文藝評論家=山崎行太郎の『 毒蛇山荘日記(1)』

文藝評論家=山崎行太郎の政治ブログ『毒蛇山荘日記1(1) 』です。

桜間右陣の「右陣の会」で、野村万作の狂言を見た!!!

僕は、歌舞伎や能や狂言などについてはまったく無知である。しかし、最近、その種の古典芸術に接触する機会が増えてきた。何故だかわからない。歳のせいだろうか。しかも今までとは違って、その種の芸能に親近感が持てるし、その意味もなんとなく「わかる」ような気がするのだ。昨日も、能の金春流・桜間家当主の桜間右陣の「右陣の会」の舞台を国立能楽堂で拝見してきた。

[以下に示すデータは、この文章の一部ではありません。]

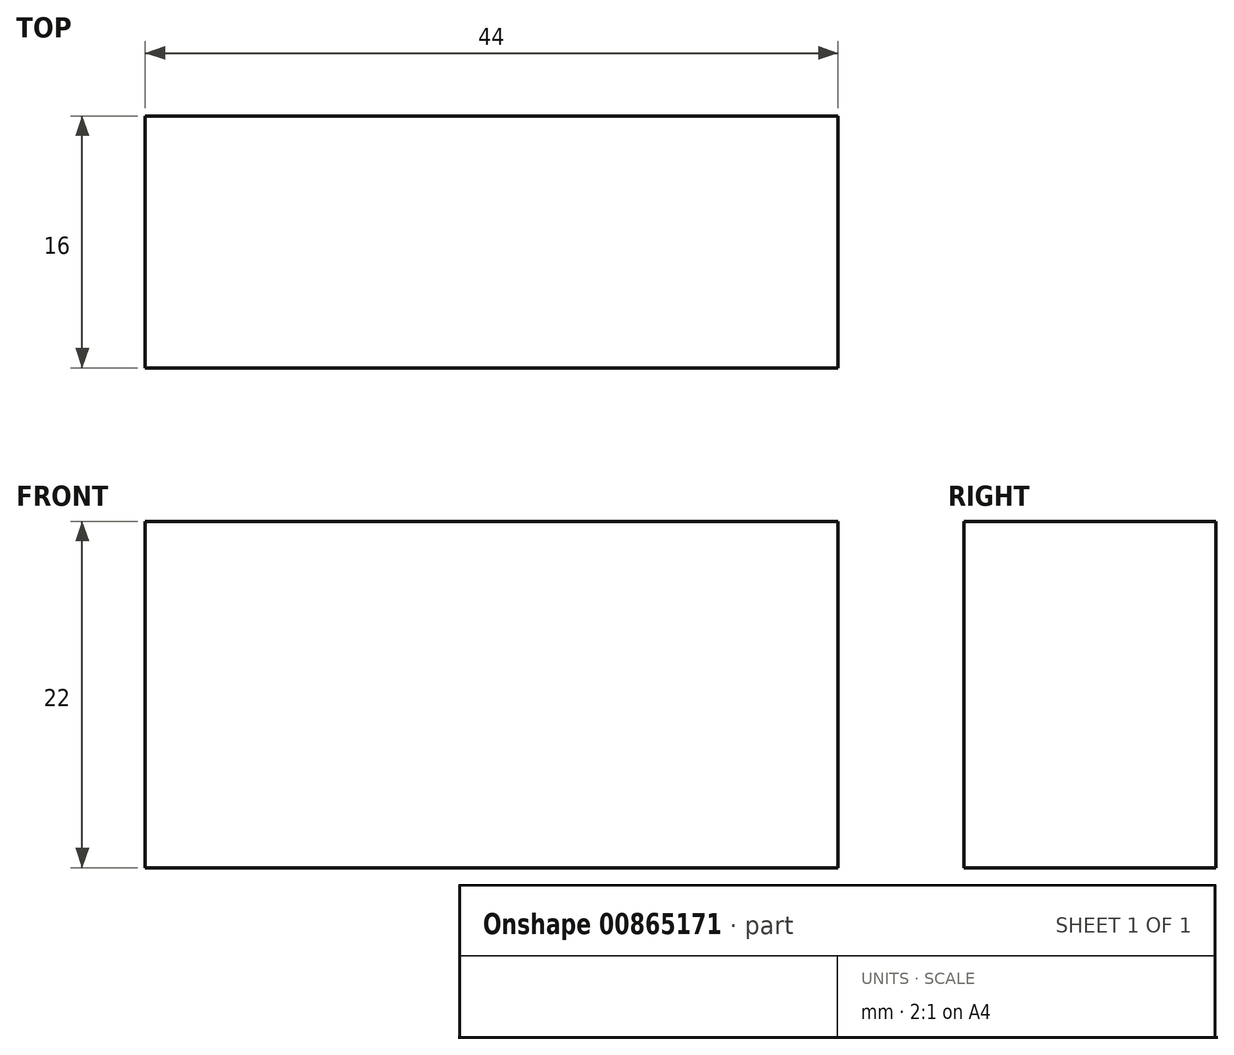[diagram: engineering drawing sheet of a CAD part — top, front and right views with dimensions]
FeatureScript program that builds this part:
annotation { "Feature Type Name" : "Feature", "Feature Type Description" : "" }
export const myFeature = defineFeature(function(context is Context, id is Id, definition is map)
    precondition{}
    {
        {
            var Q0;
            Q0=qCreatedBy(makeId("Top.planeOp"),FACE);
            var sketch = newSketch(context, id + "F0", { "sketchPlane" : qUnion([Q0])});
            skLineSegment(sketch, "E0.bottom", {"start": v(-22.15, 4.56) * mm, "end": v(21.85, 4.56) * mm});
            skLineSegment(sketch, "E0.top", {"start": v(-22.15, -11.44) * mm, "end": v(21.85, -11.44) * mm});
            skLineSegment(sketch, "E0.left", {"start": v(-22.15, 4.56) * mm, "end": v(-22.15, -11.44) * mm});
            skLineSegment(sketch, "E0.right", {"start": v(21.85, 4.56) * mm, "end": v(21.85, -11.44) * mm});
            skSolve(sketch);
        }
        {
            var Q0;
            Q0 = qSketchRegion(id + "F0", true);
            extrude(context, id + "F1", {"entities" : qUnion([Q0]), "depth" : 22 * mm, "offsetDistance" : 25.4 * mm});
        }
    });
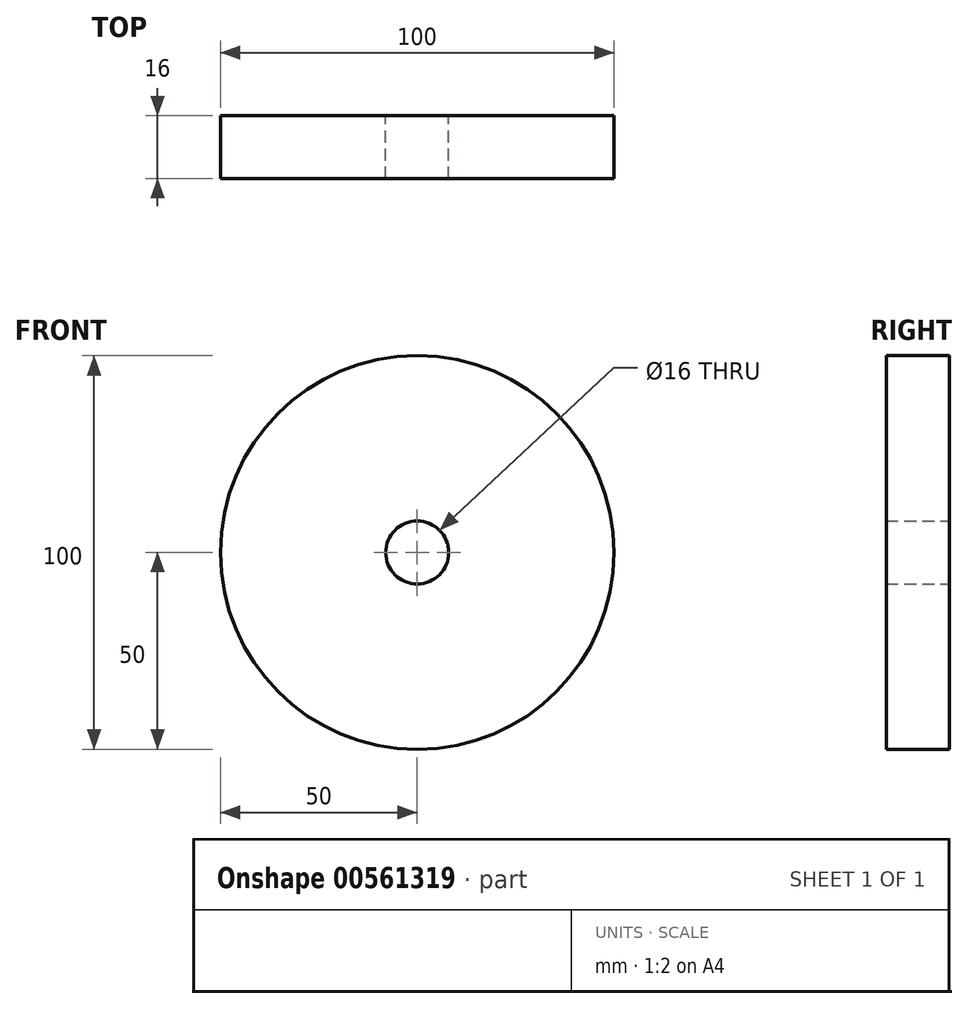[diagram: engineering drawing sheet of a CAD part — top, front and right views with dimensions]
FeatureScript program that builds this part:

右陣氏は、つい最近までは「桜間真理」と名乗っていたが、昨年、「右陣」を襲名、21代桜間家当主となったたばかりの新進気鋭の能役者である。僕は、昨年、ある勉強会で右陣さんを知った。昨日の舞台は、先代の桜間道雄23回忌を兼ねたもので、右陣襲名後の最初の「右陣の会」公演であった。作品は、右陣が、母親(シテ)を演じる「柏崎」という母子の別れと再会の悲劇を描いた能がメインであったが、途中、野村万作狂言「合せ柿」も見ることが出来た。やはり役者の名前を知っていて観るのと何も知らずに観るのとではぜんぜん違う。右陣の「母親(シテ)」役もすばらしかったが、当然だが野村万作の芝居はさすがだと思った。実は、千駄ヶ谷国立能楽堂は3回目である。しかし作品の中身に関しては「附子」という狂言ぐらいしか記憶にない。二回とも正面席から観たのだが、正面席とか脇正面席とかいう意識もなく観ていたので、今度は中央の席で観てみたいものだなあ、などとと空想していたのだからお笑いである。いずれにしろ、これまでは、何がなんだかわからず、最初から最後までだただ呆然として観ていたのだが、昨日は、落ち着いてじっくり観劇することが出来た。座席は、中央の一番安い自由席だったが、僕にはそれで充分だった。劇場全体の雰囲気を十二分に味わうことが出来た。とりわけ国立能楽堂という建物や舞台装置や庭園などもじっくり観察してきた。休憩時間に通路に出ると、なんとあのドナルド・キーンとすれ違った。川端康成三島由紀夫と親交のあった日本文学研究家である。川端や三島が逝って相当の年月がたつが、キーンは年取ってはいるが、相変わらず元気そうであった。こんなところでキーンに逢えるとは感激である。むろん初対面であった。芝居後に開かれた懇親会の席で「僕も、小林秀雄三島由紀夫の本を書いています…」と話しかけたら、とても嬉しそうな顔をした。やさしい老人だった。